**Assignment**
Return the lines that run from the beginning of the entries to the line holding "leave of absence.", inclusive, and drop the pictures.

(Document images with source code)
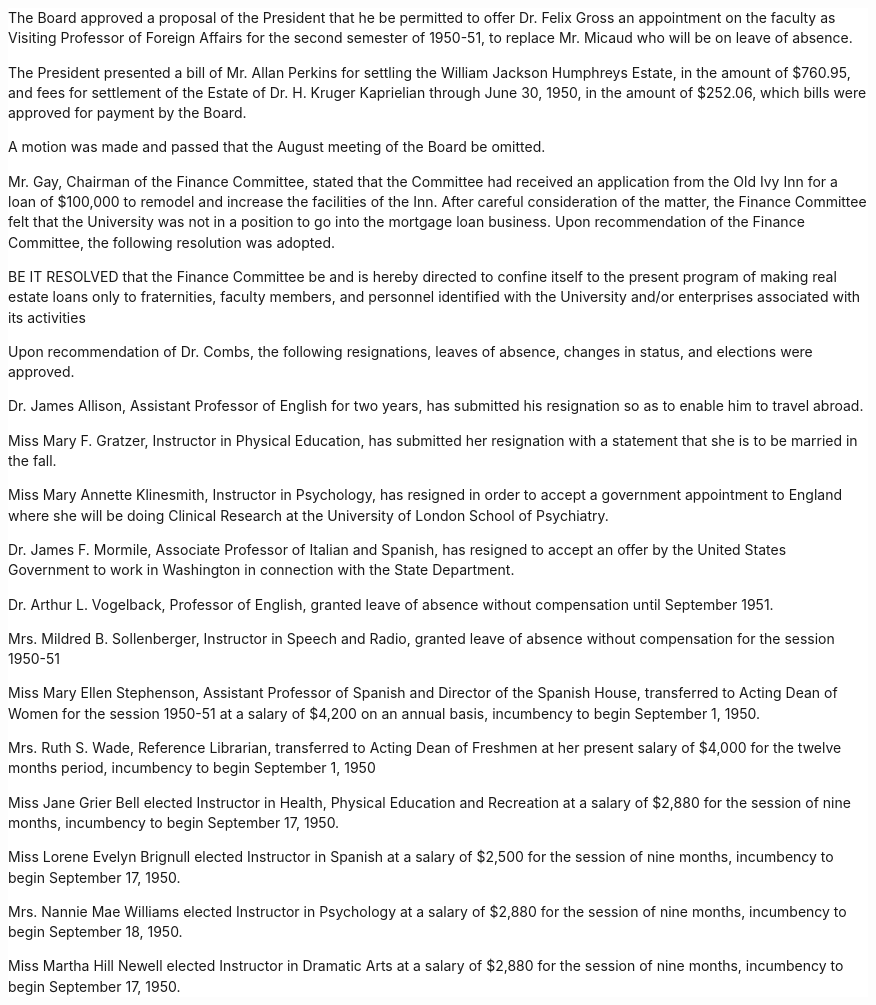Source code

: The Board approved a proposal of the President that he be permitted to offer Dr. Felix Gross an appointment on the faculty as Visiting Professor of Foreign Affairs for the second semester of 1950-51, to replace Mr. Micaud who will be on leave of absence.

The President presented a bill of Mr. Allan Perkins for settling the William Jackson Humphreys Estate, in the amount of $760.95, and fees for settlement of the Estate of Dr. H. Kruger Kaprielian through June 30, 1950, in the amount of $252.06, which bills were approved for payment by the Board.

A motion was made and passed that the August meeting of the Board be omitted.

Mr. Gay, Chairman of the Finance Committee, stated that the Committee had received an application from the Old Ivy Inn for a loan of $100,000 to remodel and increase the facilities of the Inn. After careful consideration of the matter, the Finance Committee felt that the University was not in a position to go into the mortgage loan business. Upon recommendation of the Finance Committee, the following resolution was adopted.

BE IT RESOLVED that the Finance Committee be and is hereby directed to confine itself to the present program of making real estate loans only to fraternities, faculty members, and personnel identified with the University and/or enterprises associated with its activities

Upon recommendation of Dr. Combs, the following resignations, leaves of absence, changes in status, and elections were approved.

Dr. James Allison, Assistant Professor of English for two years, has submitted his resignation so as to enable him to travel abroad.

Miss Mary F. Gratzer, Instructor in Physical Education, has submitted her resignation with a statement that she is to be married in the fall.

Miss Mary Annette Klinesmith, Instructor in Psychology, has resigned in order to accept a government appointment to England where she will be doing Clinical Research at the University of London School of Psychiatry.

Dr. James F. Mormile, Associate Professor of Italian and Spanish, has resigned to accept an offer by the United States Government to work in Washington in connection with the State Department.

Dr. Arthur L. Vogelback, Professor of English, granted leave of absence without compensation until September 1951.

Mrs. Mildred B. Sollenberger, Instructor in Speech and Radio, granted leave of absence without compensation for the session 1950-51

Miss Mary Ellen Stephenson, Assistant Professor of Spanish and Director of the Spanish House, transferred to Acting Dean of Women for the session 1950-51 at a salary of $4,200 on an annual basis, incumbency to begin September 1, 1950.

Mrs. Ruth S. Wade, Reference Librarian, transferred to Acting Dean of Freshmen at her present salary of $4,000 for the twelve months period, incumbency to begin September 1, 1950

Miss Jane Grier Bell elected Instructor in Health, Physical Education and Recreation at a salary of $2,880 for the session of nine months, incumbency to begin September 17, 1950.

Miss Lorene Evelyn Brignull elected Instructor in Spanish at a salary of $2,500 for the session of nine months, incumbency to begin September 17, 1950.

Mrs. Nannie Mae Williams elected Instructor in Psychology at a salary of $2,880 for the session of nine months, incumbency to begin September 18, 1950.

Miss Martha Hill Newell elected Instructor in Dramatic Arts at a salary of $2,880 for the session of nine months, incumbency to begin September 17, 1950.
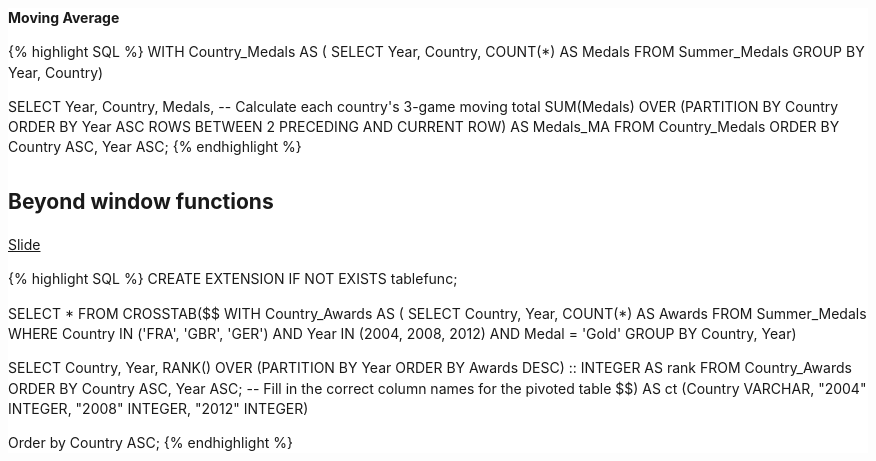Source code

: **Moving Average**

{% highlight SQL %}
WITH Country_Medals AS (
  SELECT
    Year, Country, COUNT(*) AS Medals
  FROM Summer_Medals
  GROUP BY Year, Country)

SELECT
  Year, Country, Medals,
  -- Calculate each country's 3-game moving total
  SUM(Medals) OVER
    (PARTITION BY Country
     ORDER BY Year ASC
     ROWS BETWEEN
     2 PRECEDING AND CURRENT ROW) AS Medals_MA
FROM Country_Medals
ORDER BY Country ASC, Year ASC;
{% endhighlight %}


## Beyond window functions

[Slide](https://gntuedutw-my.sharepoint.com/:b:/g/personal/b07302230_g_ntu_edu_tw/EZkfgkMhvdhPnh1Cj7ffqv0BOsdzMNkrmW83Qt7vt_1a-g?e=UghUUd)

{% highlight SQL %}
CREATE EXTENSION IF NOT EXISTS tablefunc;

SELECT * FROM CROSSTAB($$
  WITH Country_Awards AS (
    SELECT
      Country,
      Year,
      COUNT(*) AS Awards
    FROM Summer_Medals
    WHERE
      Country IN ('FRA', 'GBR', 'GER')
      AND Year IN (2004, 2008, 2012)
      AND Medal = 'Gold'
    GROUP BY Country, Year)

  SELECT
    Country,
    Year,
    RANK() OVER
      (PARTITION BY Year
       ORDER BY Awards DESC) :: INTEGER AS rank
  FROM Country_Awards
  ORDER BY Country ASC, Year ASC;
-- Fill in the correct column names for the pivoted table
  $$) AS ct (Country VARCHAR,
           "2004" INTEGER,
           "2008" INTEGER,
           "2012" INTEGER)

Order by Country ASC;
{% endhighlight %}
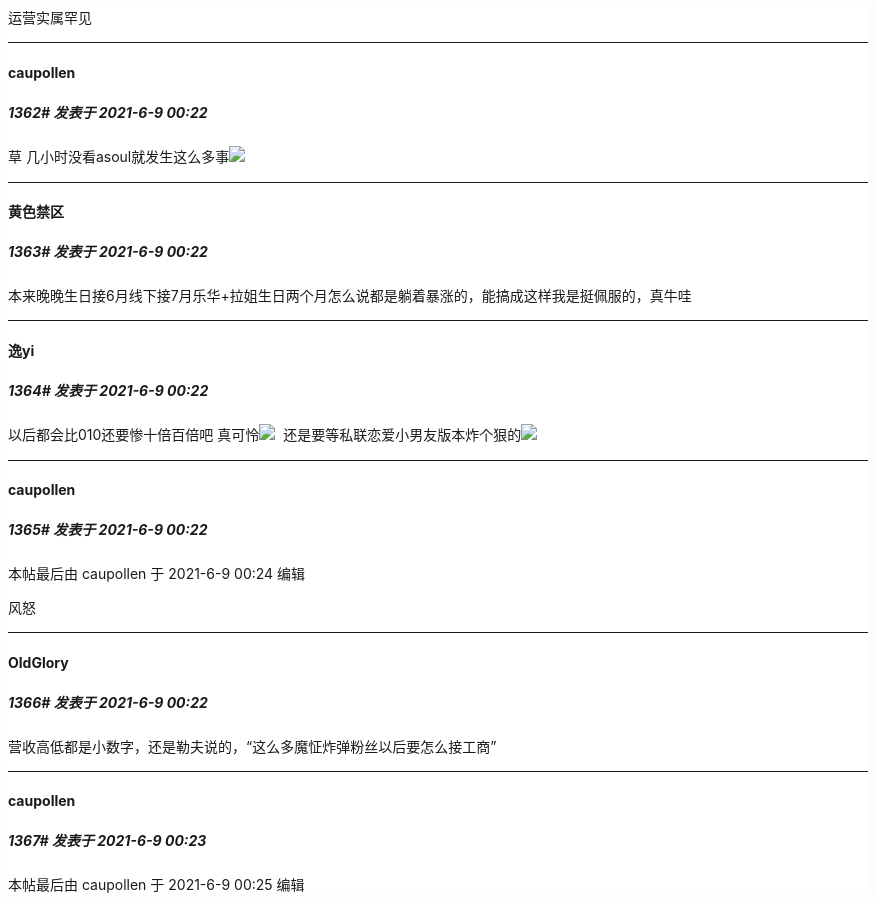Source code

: 
运营实属罕见


-----

####  caupollen  
##### 1362#       发表于 2021-6-9 00:22


草 几小时没看asoul就发生这么多事<img src="https://static.saraba1st.com/image/smiley/face2017/067.png" referrerpolicy="no-referrer">


-----

####  黄色禁区  
##### 1363#       发表于 2021-6-9 00:22


本来晚晚生日接6月线下接7月乐华+拉姐生日两个月怎么说都是躺着暴涨的，能搞成这样我是挺佩服的，真牛哇


-----

####  逸yi  
##### 1364#       发表于 2021-6-9 00:22


以后都会比010还要惨十倍百倍吧 真可怜<img src="https://static.saraba1st.com/image/smiley/face2017/009.gif" referrerpolicy="no-referrer">  还是要等私联恋爱小男友版本炸个狠的<img src="https://static.saraba1st.com/image/smiley/face2017/049.png" referrerpolicy="no-referrer">


-----

####  caupollen  
##### 1365#       发表于 2021-6-9 00:22


 本帖最后由 caupollen 于 2021-6-9 00:24 编辑 

风怒


-----

####  OldGlory  
##### 1366#       发表于 2021-6-9 00:22


营收高低都是小数字，还是勒夫说的，“这么多魔怔炸弹粉丝以后要怎么接工商”


-----

####  caupollen  
##### 1367#       发表于 2021-6-9 00:23


 本帖最后由 caupollen 于 2021-6-9 00:25 编辑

**Your response**
Source code

: The Board approved a proposal of the President that he be permitted to offer Dr. Felix Gross an appointment on the faculty as Visiting Professor of Foreign Affairs for the second semester of 1950-51, to replace Mr. Micaud who will be on leave of absence.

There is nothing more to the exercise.